What to produce ->
Only certain lines below are wanted: those starting at the line containing "(владелец компания Meta признана в России" and ending at the line containing "ProКино в MAX.", both included, each retyped exactly.

(Source records)
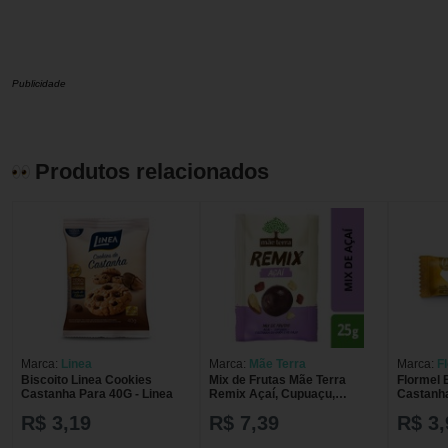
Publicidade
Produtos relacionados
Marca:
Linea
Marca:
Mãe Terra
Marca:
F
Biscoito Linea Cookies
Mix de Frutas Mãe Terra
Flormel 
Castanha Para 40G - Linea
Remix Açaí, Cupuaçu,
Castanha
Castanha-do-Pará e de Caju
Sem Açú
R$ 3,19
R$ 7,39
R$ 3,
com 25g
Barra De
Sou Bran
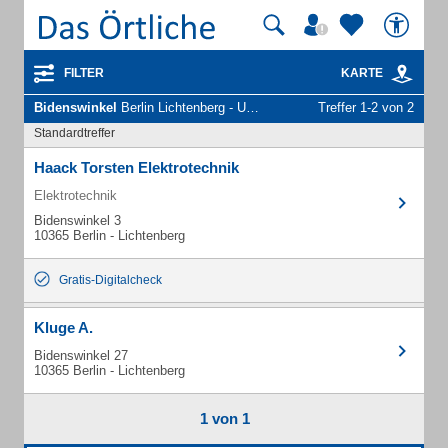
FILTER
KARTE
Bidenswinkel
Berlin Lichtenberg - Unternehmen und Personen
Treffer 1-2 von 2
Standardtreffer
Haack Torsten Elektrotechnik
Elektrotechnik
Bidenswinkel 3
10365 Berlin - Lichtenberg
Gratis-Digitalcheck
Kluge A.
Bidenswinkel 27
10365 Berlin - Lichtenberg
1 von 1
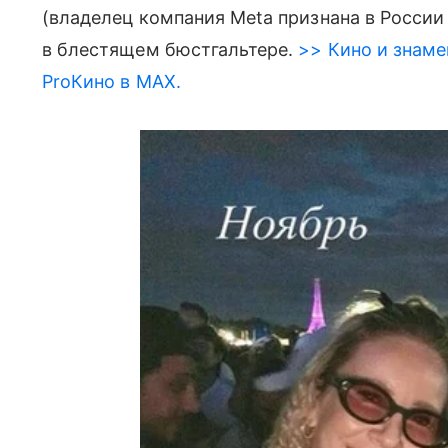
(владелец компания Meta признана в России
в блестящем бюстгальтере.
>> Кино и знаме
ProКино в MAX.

---

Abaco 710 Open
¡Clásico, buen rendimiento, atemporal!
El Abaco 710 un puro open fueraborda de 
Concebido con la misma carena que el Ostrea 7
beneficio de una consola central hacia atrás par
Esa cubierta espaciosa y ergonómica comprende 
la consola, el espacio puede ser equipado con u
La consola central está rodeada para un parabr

Written solution ->
(владелец компания Meta признана в России
в блестящем бюстгальтере.
>> Кино и знаме
ProКино в MAX.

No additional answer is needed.